Cancer therapies can be highly individualized – your treatment may differ from what is described below. 


  • Adenocarcinomas are usually treated by surgery.
  • If the tumour cannot be removed, surgery may be done to bypass an obstruction or relieve bleeding.
  • Chemotherapy is only recommended for a tumour that cannot be surgically removed or for cancer that has spread.

Lymphoma (see also information about Lymphomas)

  • Surgery of small intestine lymphoma is not recommended, unless necessary for a definite diagnosis or to control the complications of bleeding or perforation.
  • Lymphomas are usually treated by radiation and/or combination chemotherapy.

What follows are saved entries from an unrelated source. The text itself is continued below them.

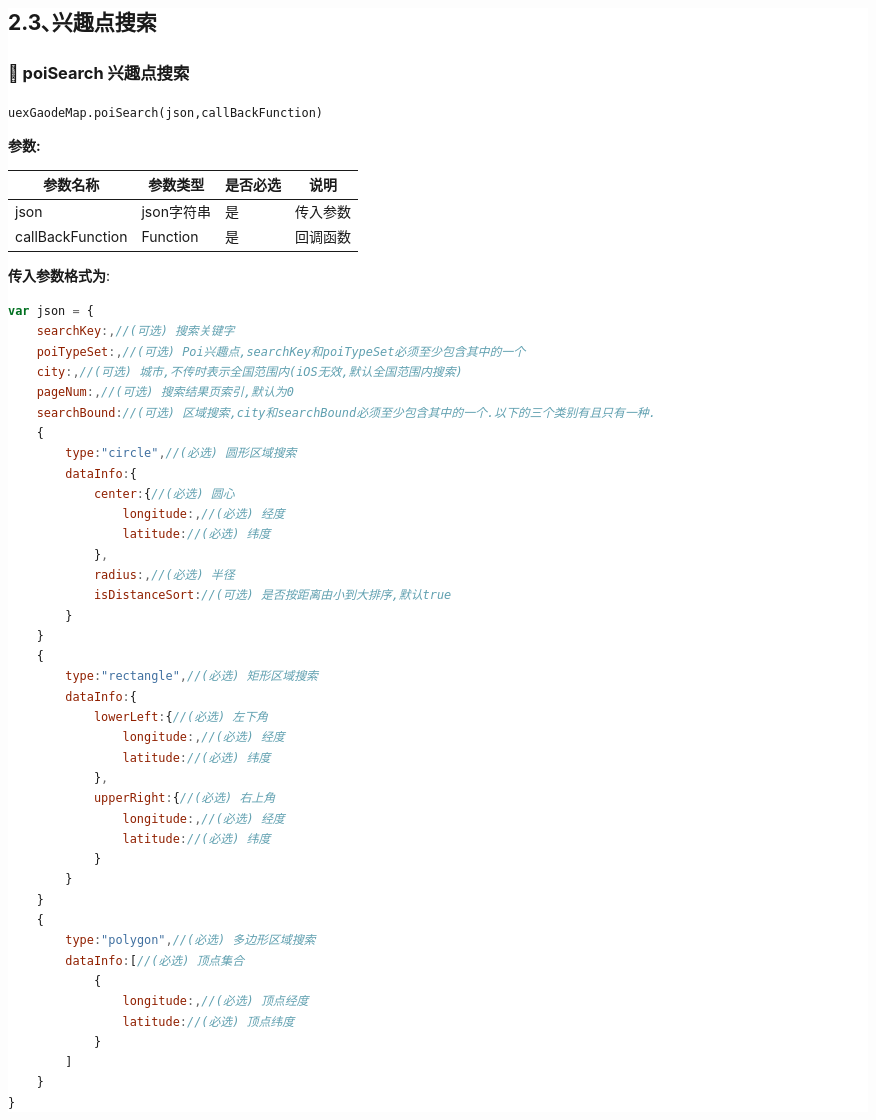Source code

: ### 

## 2.3､兴趣点搜索

### 🍭 poiSearch  兴趣点搜索


`uexGaodeMap.poiSearch(json,callBackFunction)`

**参数:**

| 参数名称             | 参数类型     | 是否必选 | 说明   |
| ---------------- | -------- | ---- | ---- |
| json             | json字符串  | 是    | 传入参数 |
| callBackFunction | Function | 是    | 回调函数 |

**传入参数格式为**:

```javascript
var json = {
    searchKey:,//(可选) 搜索关键字
    poiTypeSet:,//(可选) Poi兴趣点,searchKey和poiTypeSet必须至少包含其中的一个
    city:,//(可选) 城市,不传时表示全国范围内(iOS无效,默认全国范围内搜索)
    pageNum:,//(可选) 搜索结果页索引,默认为0
    searchBound://(可选) 区域搜索,city和searchBound必须至少包含其中的一个.以下的三个类别有且只有一种.
    {
        type:"circle",//(必选) 圆形区域搜索
        dataInfo:{
            center:{//(必选) 圆心
                longitude:,//(必选) 经度
                latitude://(必选) 纬度
            },
            radius:,//(必选) 半径
            isDistanceSort://(可选) 是否按距离由小到大排序,默认true
        }
    }
    {
        type:"rectangle",//(必选) 矩形区域搜索
        dataInfo:{
            lowerLeft:{//(必选) 左下角
                longitude:,//(必选) 经度
                latitude://(必选) 纬度
            },
            upperRight:{//(必选) 右上角
                longitude:,//(必选) 经度
                latitude://(必选) 纬度
            }
        }
    }
    {
        type:"polygon",//(必选) 多边形区域搜索
        dataInfo:[//(必选) 顶点集合
            {
                longitude:,//(必选) 顶点经度
                latitude://(必选) 顶点纬度
            }
        ]
	}
}
```
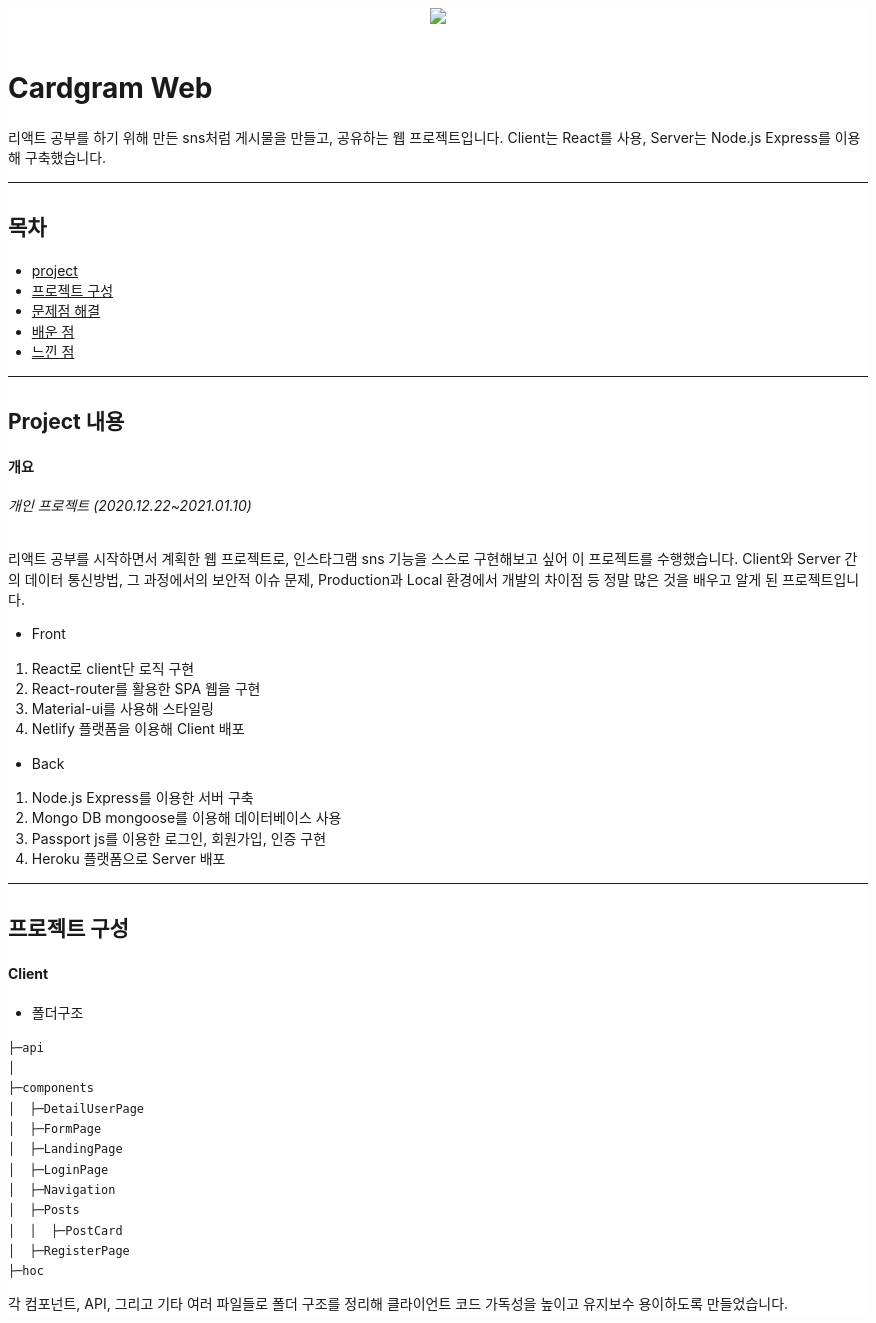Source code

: <p align="center"><img  src="https://user-images.githubusercontent.com/60888056/104448875-139d2380-55e1-11eb-8429-1c73ff246cac.png"/></p>

# Cardgram Web

리액트 공부를 하기 위해 만든 sns처럼 게시물을 만들고, 공유하는 웹 프로젝트입니다. Client는 React를 사용, Server는 Node.js Express를 이용해 구축했습니다.

---

## 목차

- [project](#project-내용)
- [프로젝트 구성](#프로젝트-구성)
- [문제점 해결](#문제점-해결)
- [배운 점](#배운-점)
- [느낀 점](#느낀-점)

---

## Project 내용

#### 개요
###### 개인 프로젝트 (2020.12.22~2021.01.10)
리액트 공부를 시작하면서 계획한 웹 프로젝트로, 인스타그램 sns 기능을 스스로 구현해보고 싶어 이 프로젝트를 수행했습니다. Client와 Server 간의 데이터 통신방법, 그 과정에서의 보안적 이슈 문제, Production과 Local 환경에서 개발의 차이점 등 정말 많은 것을 배우고 알게 된 프로젝트입니다.

- Front

1. React로 client단 로직 구현
2. React-router를 활용한 SPA 웹을 구현
3. Material-ui를 사용해 스타일링
4. Netlify 플랫폼을 이용해 Client 배포

- Back

1. Node.js Express를 이용한 서버 구축
2. Mongo DB mongoose를 이용해 데이터베이스 사용
3. Passport js를 이용한 로그인, 회원가입, 인증 구현
4. Heroku 플랫폼으로 Server 배포

---

## 프로젝트 구성

#### Client

- 폴더구조

```bash
├─api
│
├─components
│  ├─DetailUserPage
│  ├─FormPage
│  ├─LandingPage
│  ├─LoginPage
│  ├─Navigation
│  ├─Posts
│  │  ├─PostCard
│  ├─RegisterPage        
├─hoc

```
각 컴포넌트, API, 그리고 기타 여러 파일들로 폴더 구조를 정리해 클라이언트 코드 가독성을 높이고 유지보수 용이하도록 만들었습니다.
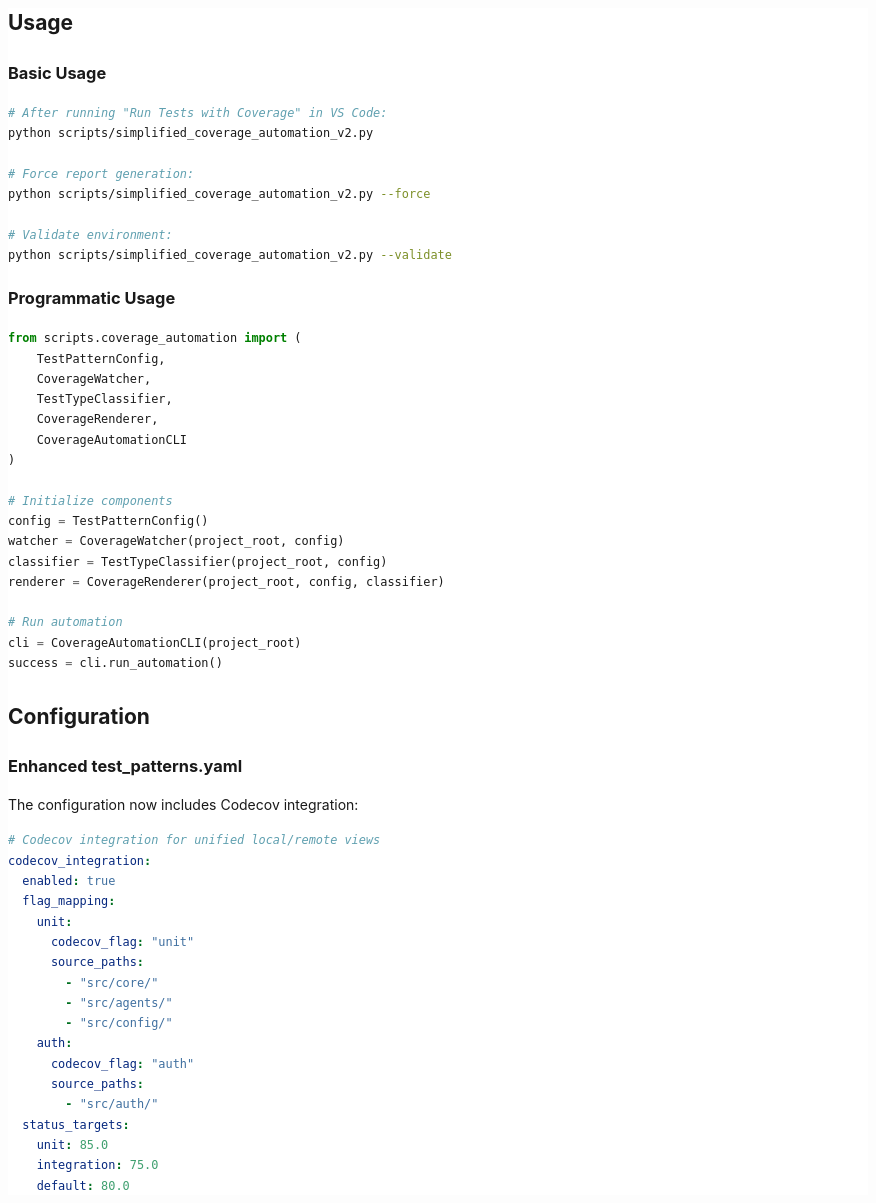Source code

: ## Usage

### Basic Usage

```bash
# After running "Run Tests with Coverage" in VS Code:
python scripts/simplified_coverage_automation_v2.py

# Force report generation:
python scripts/simplified_coverage_automation_v2.py --force

# Validate environment:
python scripts/simplified_coverage_automation_v2.py --validate
```

### Programmatic Usage

```python
from scripts.coverage_automation import (
    TestPatternConfig,
    CoverageWatcher,
    TestTypeClassifier,
    CoverageRenderer,
    CoverageAutomationCLI
)

# Initialize components
config = TestPatternConfig()
watcher = CoverageWatcher(project_root, config)
classifier = TestTypeClassifier(project_root, config)
renderer = CoverageRenderer(project_root, config, classifier)

# Run automation
cli = CoverageAutomationCLI(project_root)
success = cli.run_automation()
```

## Configuration

### Enhanced test_patterns.yaml

The configuration now includes Codecov integration:

```yaml
# Codecov integration for unified local/remote views
codecov_integration:
  enabled: true
  flag_mapping:
    unit:
      codecov_flag: "unit"
      source_paths:
        - "src/core/"
        - "src/agents/"
        - "src/config/"
    auth:
      codecov_flag: "auth"
      source_paths:
        - "src/auth/"
  status_targets:
    unit: 85.0
    integration: 75.0
    default: 80.0
```
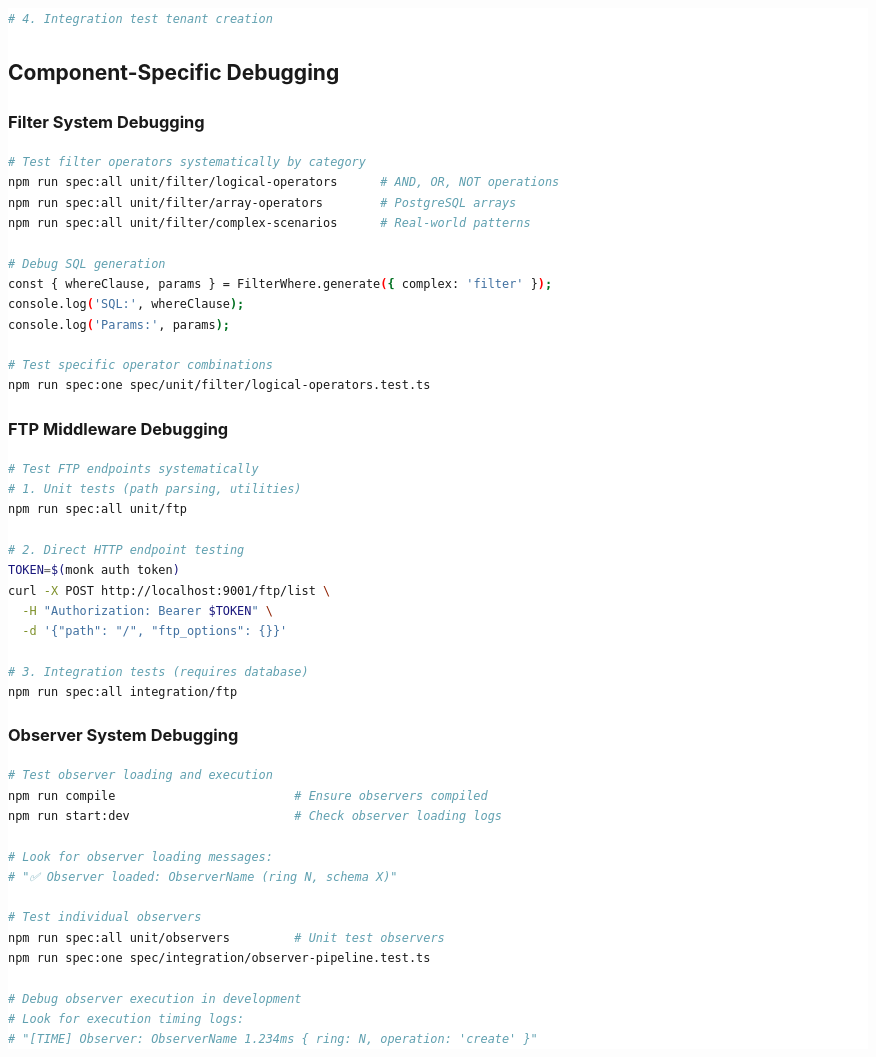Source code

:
 ```bash
# 4. Integration test tenant creation
```

## Component-Specific Debugging

### Filter System Debugging
```bash
# Test filter operators systematically by category
npm run spec:all unit/filter/logical-operators      # AND, OR, NOT operations
npm run spec:all unit/filter/array-operators        # PostgreSQL arrays
npm run spec:all unit/filter/complex-scenarios      # Real-world patterns

# Debug SQL generation
const { whereClause, params } = FilterWhere.generate({ complex: 'filter' });
console.log('SQL:', whereClause);
console.log('Params:', params);

# Test specific operator combinations
npm run spec:one spec/unit/filter/logical-operators.test.ts
```

### FTP Middleware Debugging
```bash
# Test FTP endpoints systematically
# 1. Unit tests (path parsing, utilities)
npm run spec:all unit/ftp

# 2. Direct HTTP endpoint testing  
TOKEN=$(monk auth token)
curl -X POST http://localhost:9001/ftp/list \
  -H "Authorization: Bearer $TOKEN" \
  -d '{"path": "/", "ftp_options": {}}'

# 3. Integration tests (requires database)
npm run spec:all integration/ftp
```

### Observer System Debugging
```bash
# Test observer loading and execution
npm run compile                         # Ensure observers compiled
npm run start:dev                       # Check observer loading logs

# Look for observer loading messages:
# "✅ Observer loaded: ObserverName (ring N, schema X)"

# Test individual observers
npm run spec:all unit/observers         # Unit test observers
npm run spec:one spec/integration/observer-pipeline.test.ts

# Debug observer execution in development
# Look for execution timing logs:
# "[TIME] Observer: ObserverName 1.234ms { ring: N, operation: 'create' }"
```

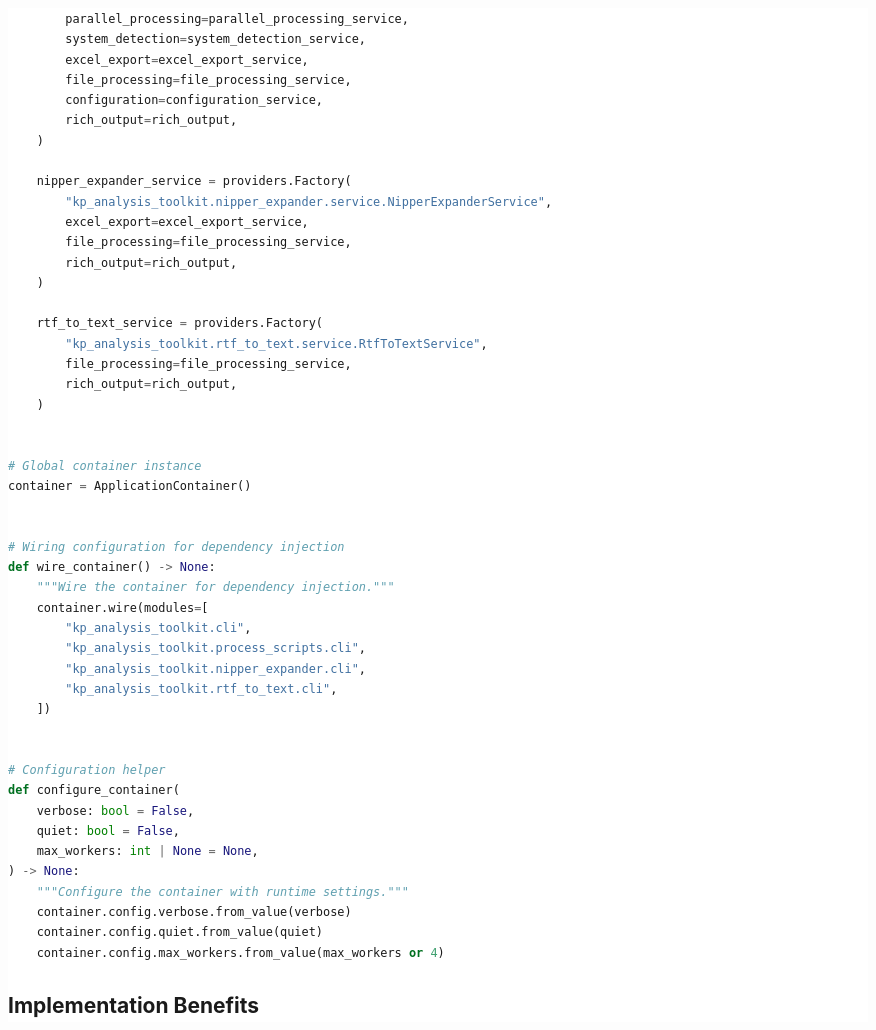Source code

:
 ```python
        parallel_processing=parallel_processing_service,
        system_detection=system_detection_service,
        excel_export=excel_export_service,
        file_processing=file_processing_service,
        configuration=configuration_service,
        rich_output=rich_output,
    )
    
    nipper_expander_service = providers.Factory(
        "kp_analysis_toolkit.nipper_expander.service.NipperExpanderService",
        excel_export=excel_export_service,
        file_processing=file_processing_service,
        rich_output=rich_output,
    )
    
    rtf_to_text_service = providers.Factory(
        "kp_analysis_toolkit.rtf_to_text.service.RtfToTextService",
        file_processing=file_processing_service,
        rich_output=rich_output,
    )


# Global container instance
container = ApplicationContainer()


# Wiring configuration for dependency injection
def wire_container() -> None:
    """Wire the container for dependency injection."""
    container.wire(modules=[
        "kp_analysis_toolkit.cli",
        "kp_analysis_toolkit.process_scripts.cli",
        "kp_analysis_toolkit.nipper_expander.cli",
        "kp_analysis_toolkit.rtf_to_text.cli",
    ])


# Configuration helper
def configure_container(
    verbose: bool = False,
    quiet: bool = False,
    max_workers: int | None = None,
) -> None:
    """Configure the container with runtime settings."""
    container.config.verbose.from_value(verbose)
    container.config.quiet.from_value(quiet)
    container.config.max_workers.from_value(max_workers or 4)
```

## Implementation Benefits
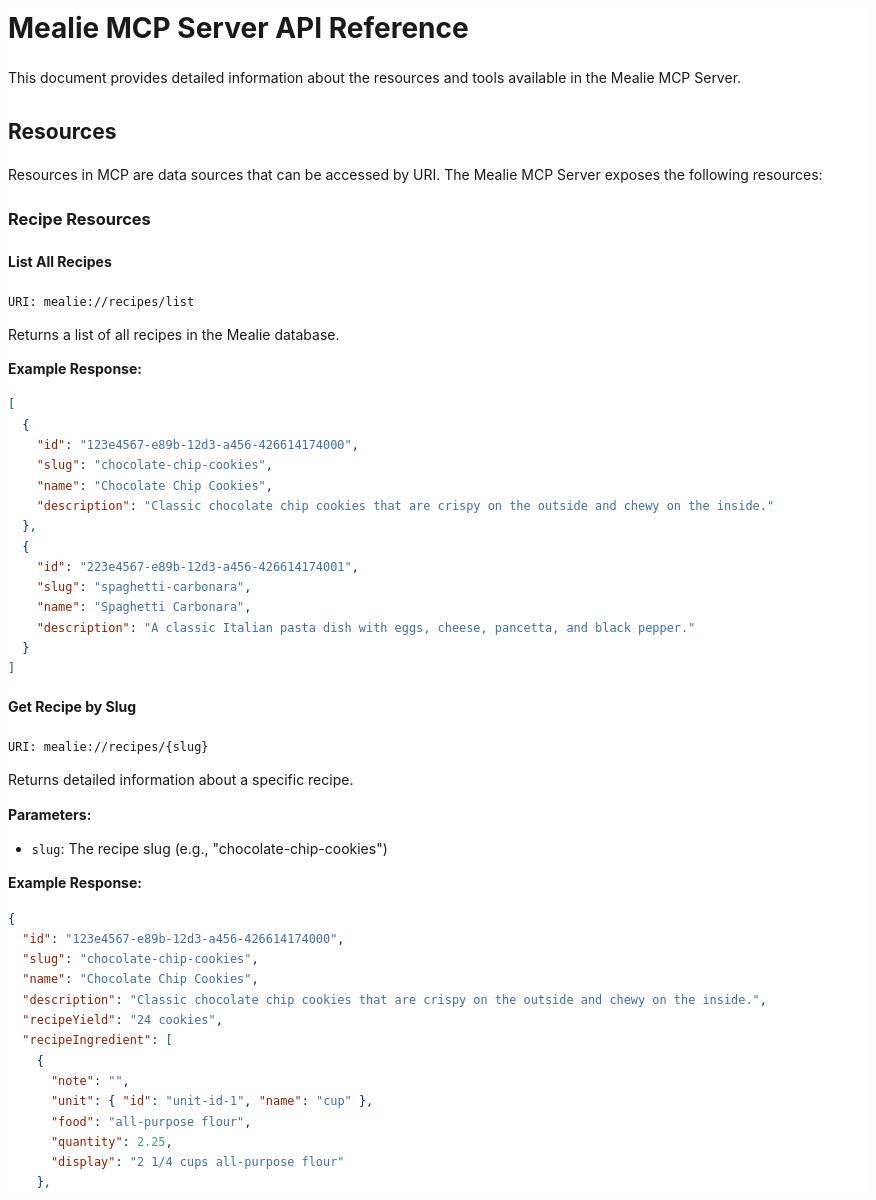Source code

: # Mealie MCP Server API Reference

This document provides detailed information about the resources and tools available in the Mealie MCP Server.

## Resources

Resources in MCP are data sources that can be accessed by URI. The Mealie MCP Server exposes the following resources:

### Recipe Resources

#### List All Recipes

```
URI: mealie://recipes/list
```

Returns a list of all recipes in the Mealie database.

**Example Response:**
```json
[
  {
    "id": "123e4567-e89b-12d3-a456-426614174000",
    "slug": "chocolate-chip-cookies",
    "name": "Chocolate Chip Cookies",
    "description": "Classic chocolate chip cookies that are crispy on the outside and chewy on the inside."
  },
  {
    "id": "223e4567-e89b-12d3-a456-426614174001",
    "slug": "spaghetti-carbonara",
    "name": "Spaghetti Carbonara",
    "description": "A classic Italian pasta dish with eggs, cheese, pancetta, and black pepper."
  }
]
```

#### Get Recipe by Slug

```
URI: mealie://recipes/{slug}
```

Returns detailed information about a specific recipe.

**Parameters:**
- `slug`: The recipe slug (e.g., "chocolate-chip-cookies")

**Example Response:**
```json
{
  "id": "123e4567-e89b-12d3-a456-426614174000",
  "slug": "chocolate-chip-cookies",
  "name": "Chocolate Chip Cookies",
  "description": "Classic chocolate chip cookies that are crispy on the outside and chewy on the inside.",
  "recipeYield": "24 cookies",
  "recipeIngredient": [
    {
      "note": "",
      "unit": { "id": "unit-id-1", "name": "cup" },
      "food": "all-purpose flour",
      "quantity": 2.25,
      "display": "2 1/4 cups all-purpose flour"
    },
```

  • Surgery offers the best chance of cure.
  • Some patients with large tumours may undergo surgery to reduce the tumour, plus chemotherapy.
  • Drugs may be given to relieve the side effects of the excessive hormones produced by the tumour.

Sarcoma and GIST (see also information about Sarcomas)

  • Sarcomas and gastrointestinal stromal tumours should be referred to BC Cancer for management. Sarcomas are usually treated by surgery. If the tumour cannot be removed, surgery may be done to bypass an obstruction or relieve bleeding. When tumours cannot be removed surgically, radiation therapy may be helpful to control bleeding or pain.

Follow-up after Treatment

  • Guidelines for follow-up after treatment are covered on our website.
  • You will be returned to the care of your family doctor or specialist for regular follow-up. If you do not have a family doctor, please discuss this with your BC Cancer oncologist or nurse.
  • Follow-up testing is based on your type of cancer and your individual circumstances.
  • Life after Cancer focuses on the issues that cancer survivors can face.